══ EXTRACT TO READ ══
Sabina Bhasin
Sabina Bhasin (she/her) is a therapist at Serengeti Wellness, supporting children (4+), teens (16+), adults, and couples through a culturally affirming, identity-focused lens. Her work draws from Narrative Therapy, Relational-Cultural Therapy, and mindfulness-based practices, while integrating trauma-informed, somatic, and strengths-based approaches.
Between Worlds: How Growing Up Multicultural Shapes My View of Healing
Translating the Unspoken
Growing up between cultures — and by that, I mean finding my own identity while simultaneously toggling between languages, expected values, traditions, and unspoken rules — required learning to translate not just two social norms and languages, but also emotions through different lenses. It was an education in nuance before I even knew the word.
These early lessons became my foundation for forming and maintaining genuine connections. They taught me to listen for the unspoken, notice how people carry tension in their bodies, or mask grief with humor. But more than anything, they sparked a deep curiosity about human behavior—how we love, hurt, grieve, and build communities—and how culture influences all of that.
═══
══ DATA EXCERPTS ══
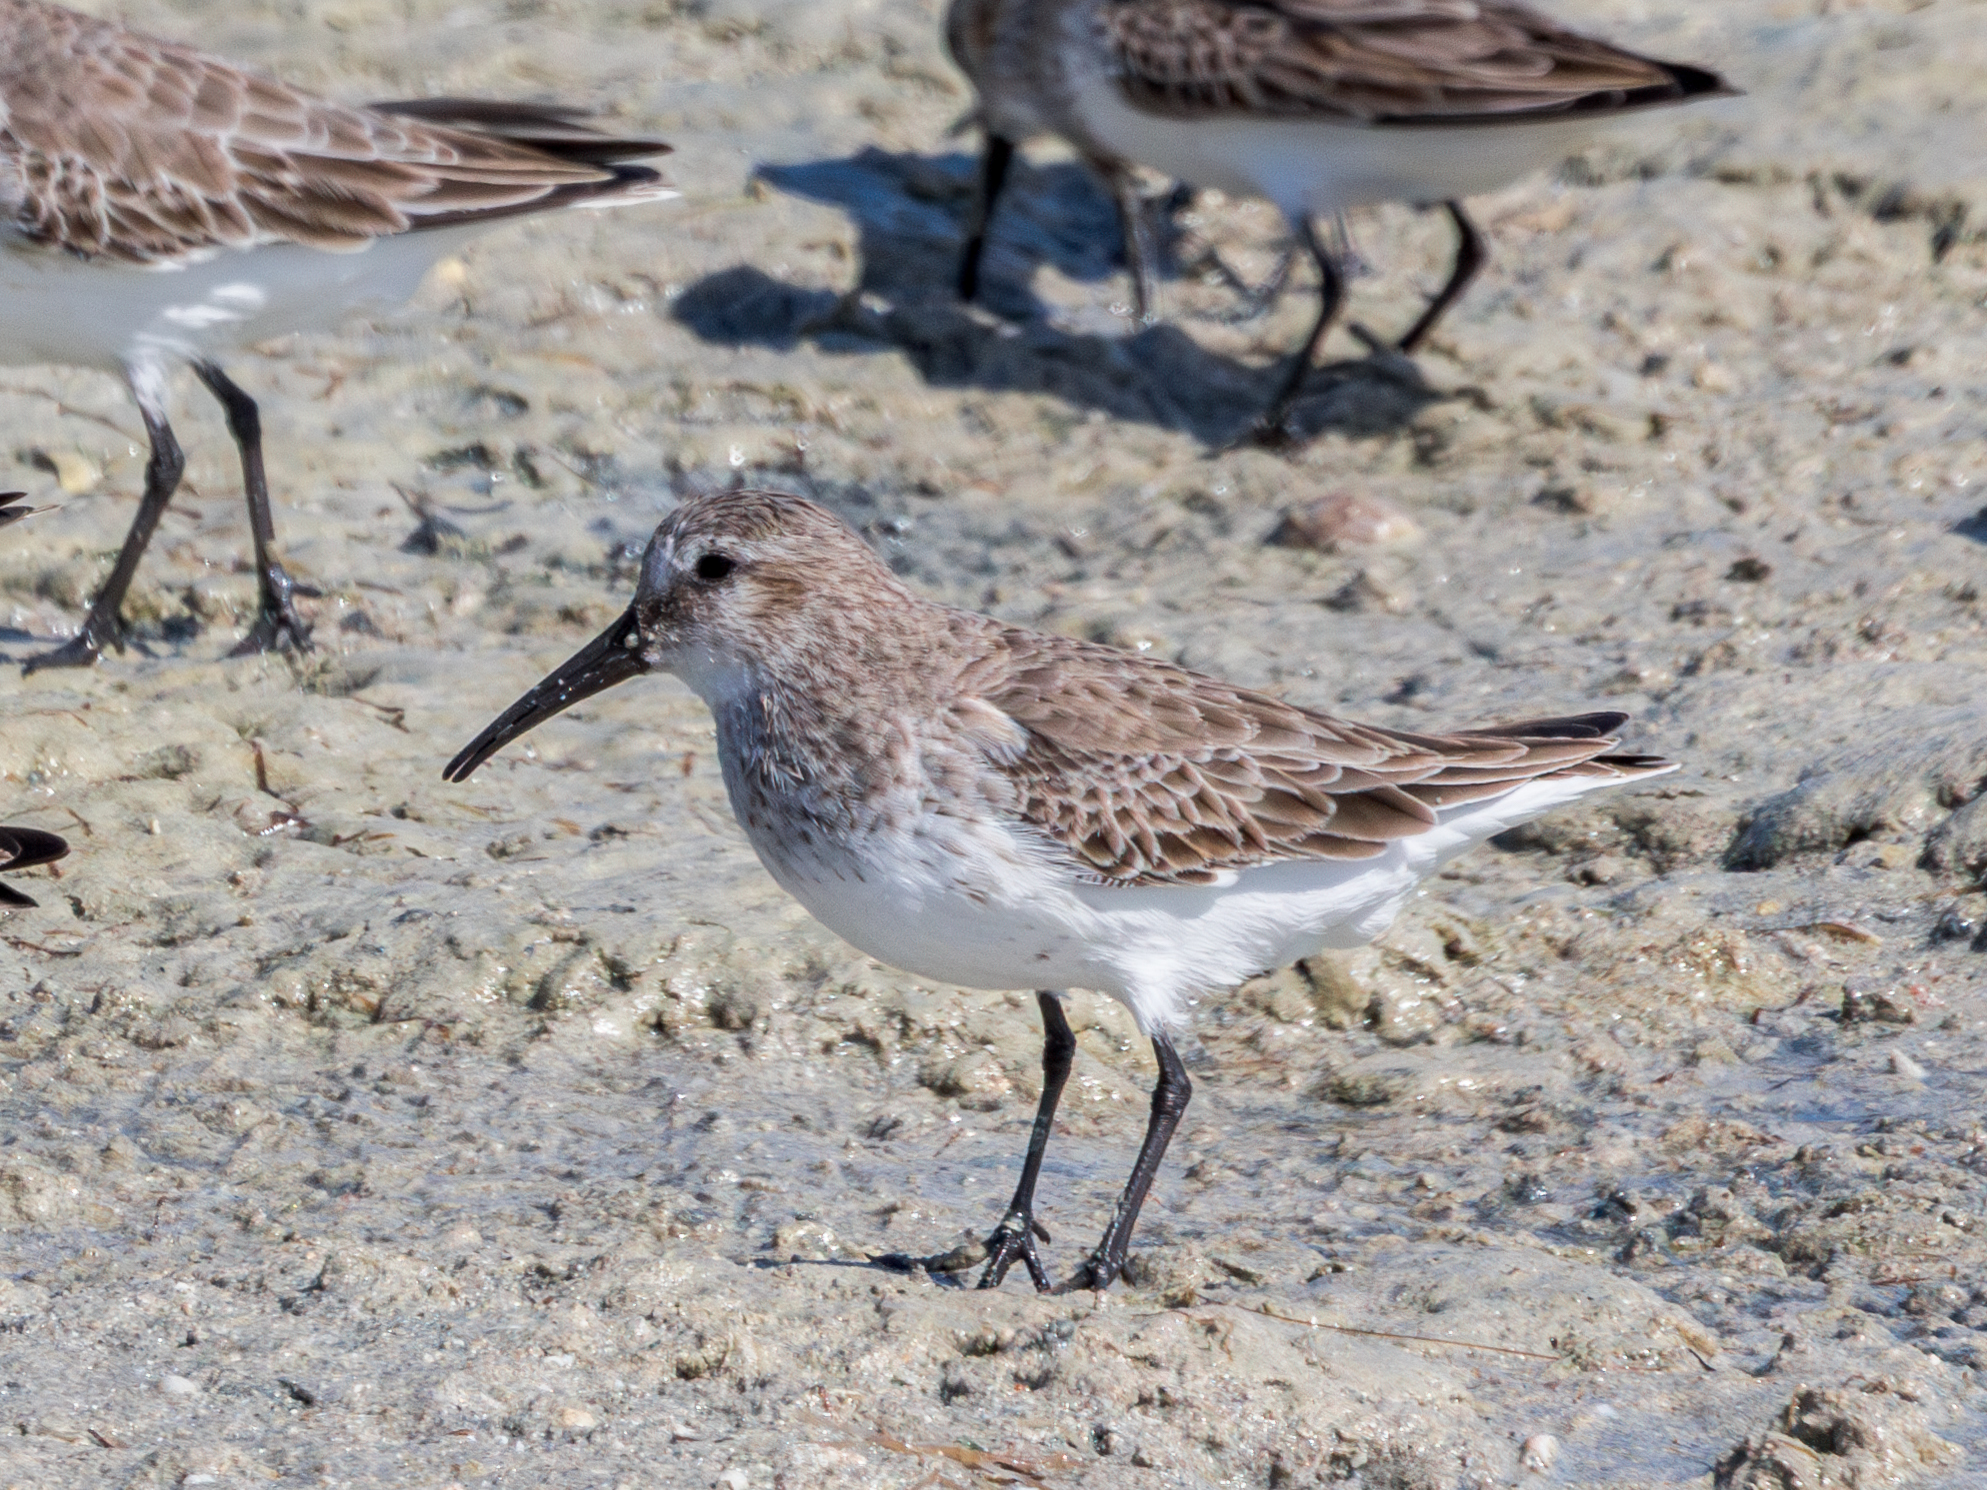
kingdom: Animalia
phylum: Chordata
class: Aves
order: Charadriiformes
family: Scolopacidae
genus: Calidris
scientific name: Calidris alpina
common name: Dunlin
═══
══ DATA EXCERPTS ══
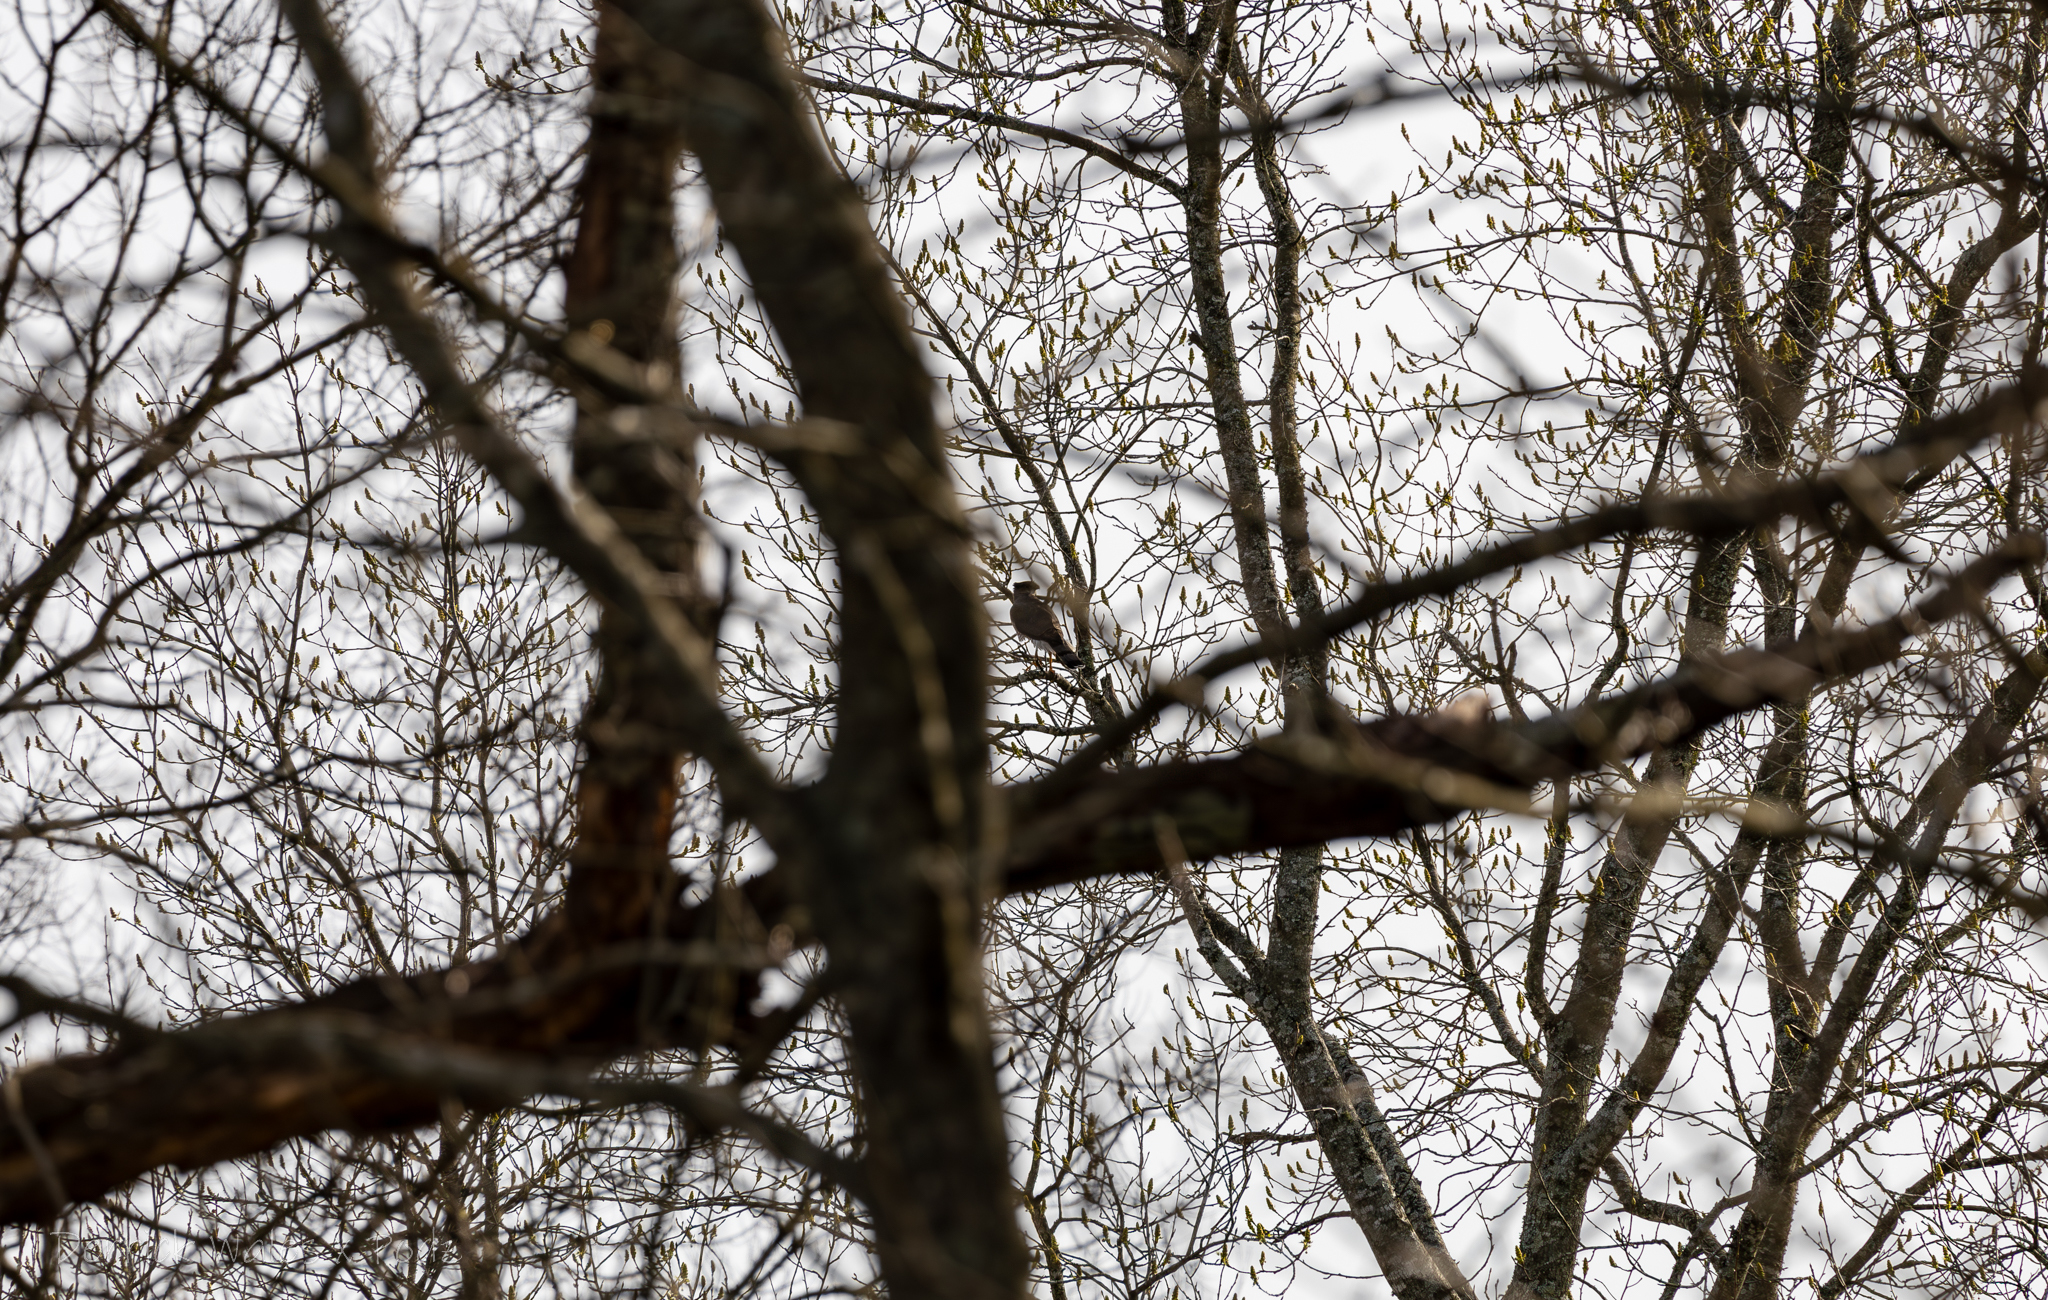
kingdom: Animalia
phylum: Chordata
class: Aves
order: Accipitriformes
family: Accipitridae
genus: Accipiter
═══
══ DATA EXCERPTS ══
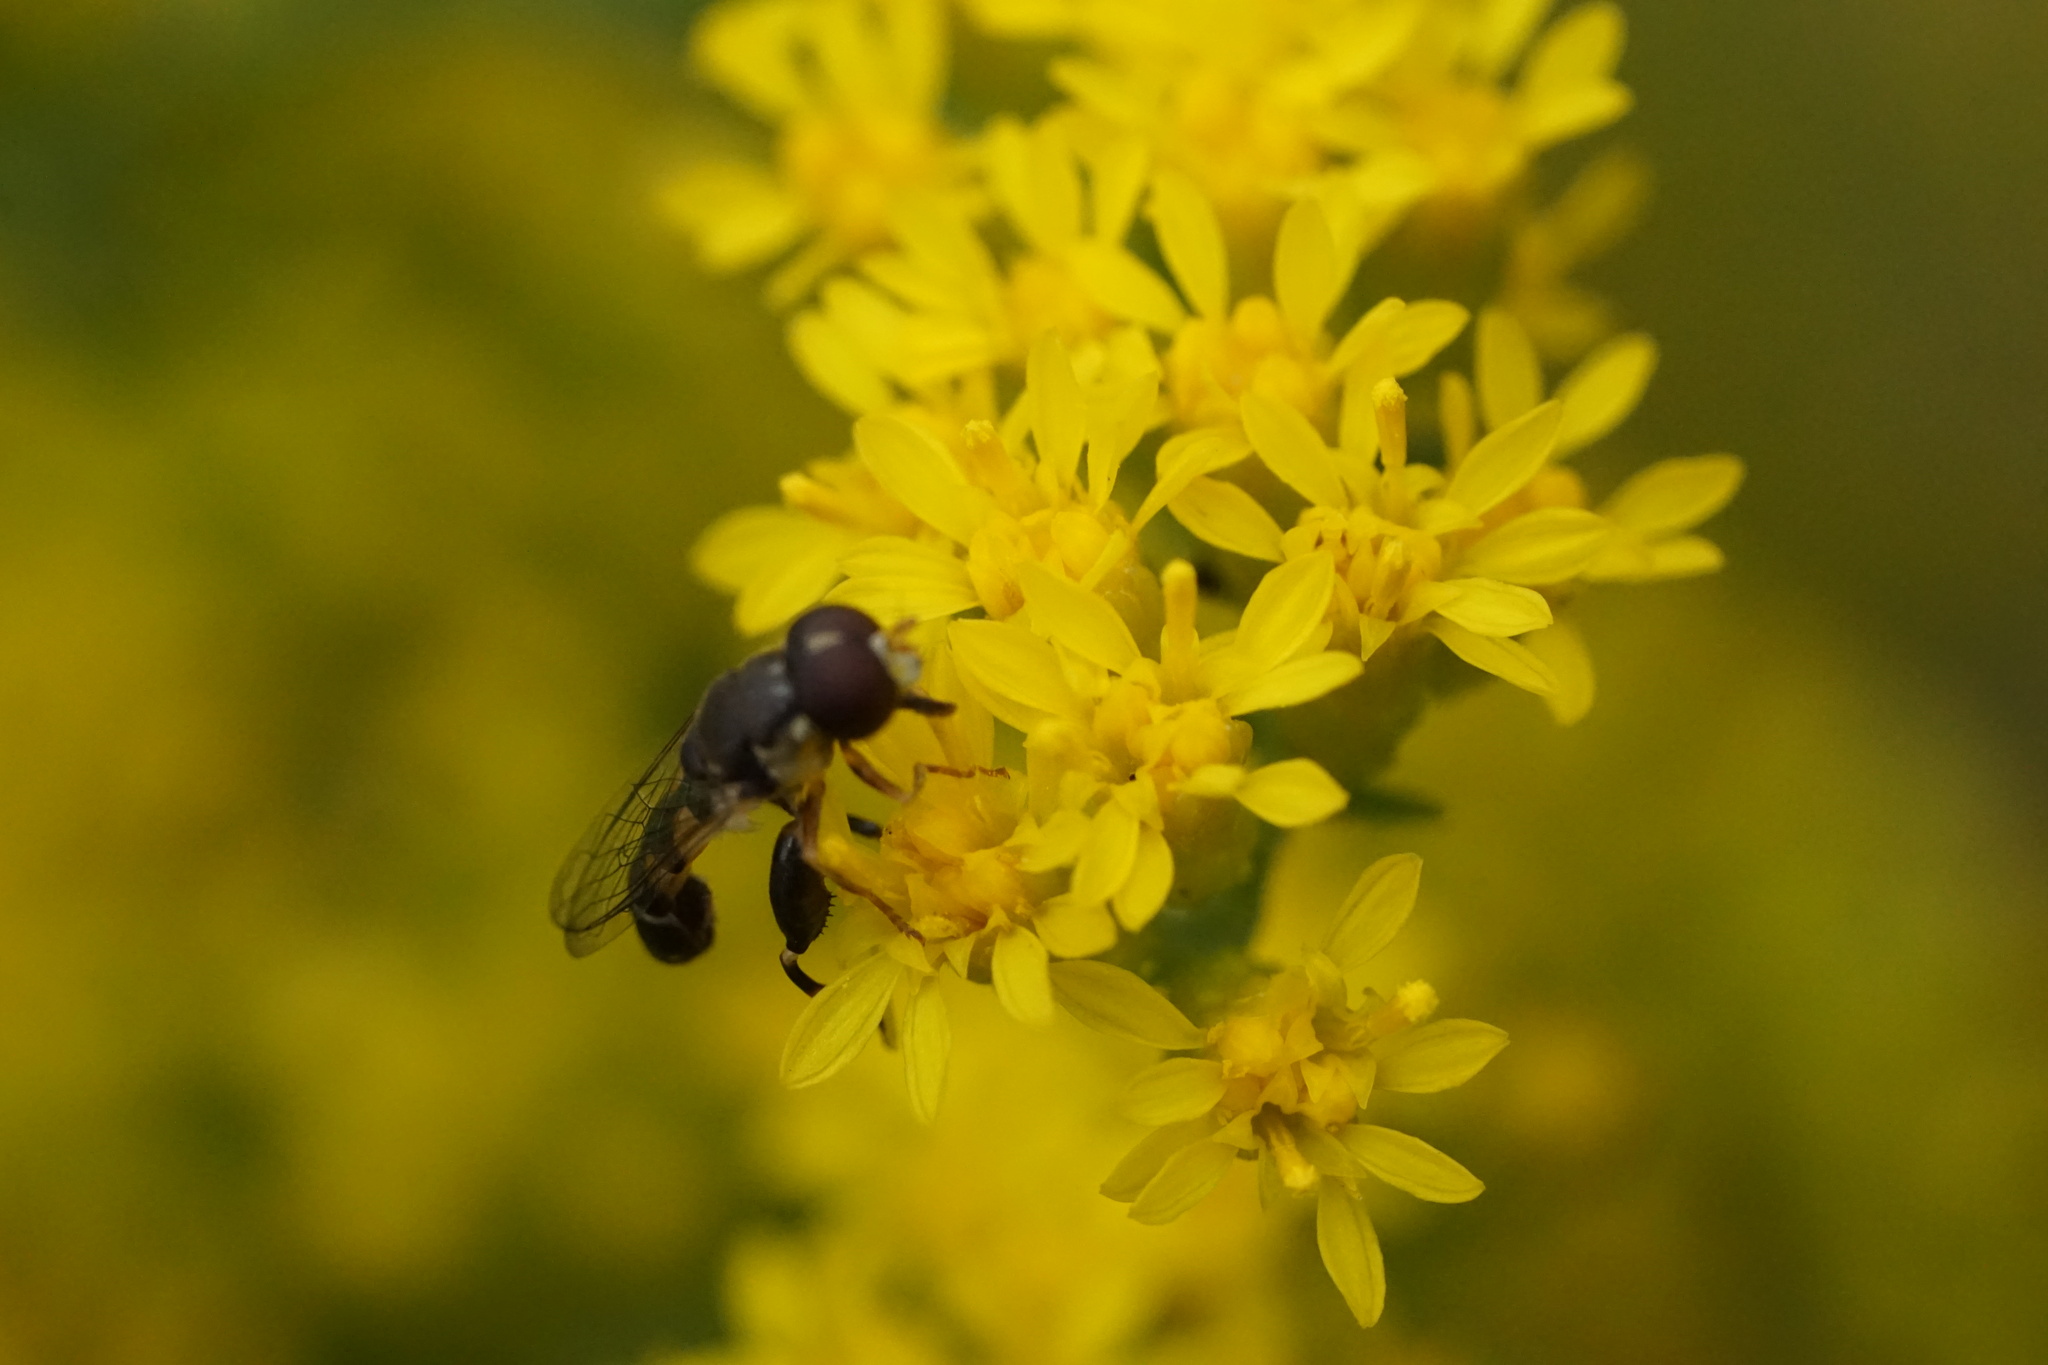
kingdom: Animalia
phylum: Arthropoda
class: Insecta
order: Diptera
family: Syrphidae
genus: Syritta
═══
**ASSIGNMENT**
Extend the piece on growing up between cultures and healing, picking up right after its final paragraph.

**ANSWER SPACE**
Today, as a provisional psychotherapist, curiosity truly drives everything I do.
From Storytelling to Healing
Before I ever sat in a therapist’s chair, I was a storyteller—working as a journalist and creative director, always hunting for meaning through words and images. Looking back, I realize I was already doing a kind of therapy; after all, everyone has a story to tell, but not always someone to hear it, and I love being that person. Every story I said, wrote, heard, and honored was always about supporting what people need and crave: belonging, understanding, fulfillment, and peace.
And soon, I was the one with the story to tell and in need of a trained ear to help me navigate my new reality. After experiencing life-altering grief, it was a therapist who helped me find my footing again and helped me acknowledge and hold emotions I thought were impossible to survive. It was my first real encounter with stillness—the kind that says, “You don’t have to fix this, you just have to feel it to get through it.” That experience changed me for the better, and I saw a future again, and soon after, I wanted to learn how to offer that kind of space for others—to hold their stories without judgment or hurry. And to do it while breaking through stigma, particularly those rooted in cultural traditions.
Reclaiming the Mind-Body Connection
One of the biggest misconceptions about therapy is that it’s just talking. The truth is, our bodies are always talking, too. I often wonder: When did the mind get divorced from the body?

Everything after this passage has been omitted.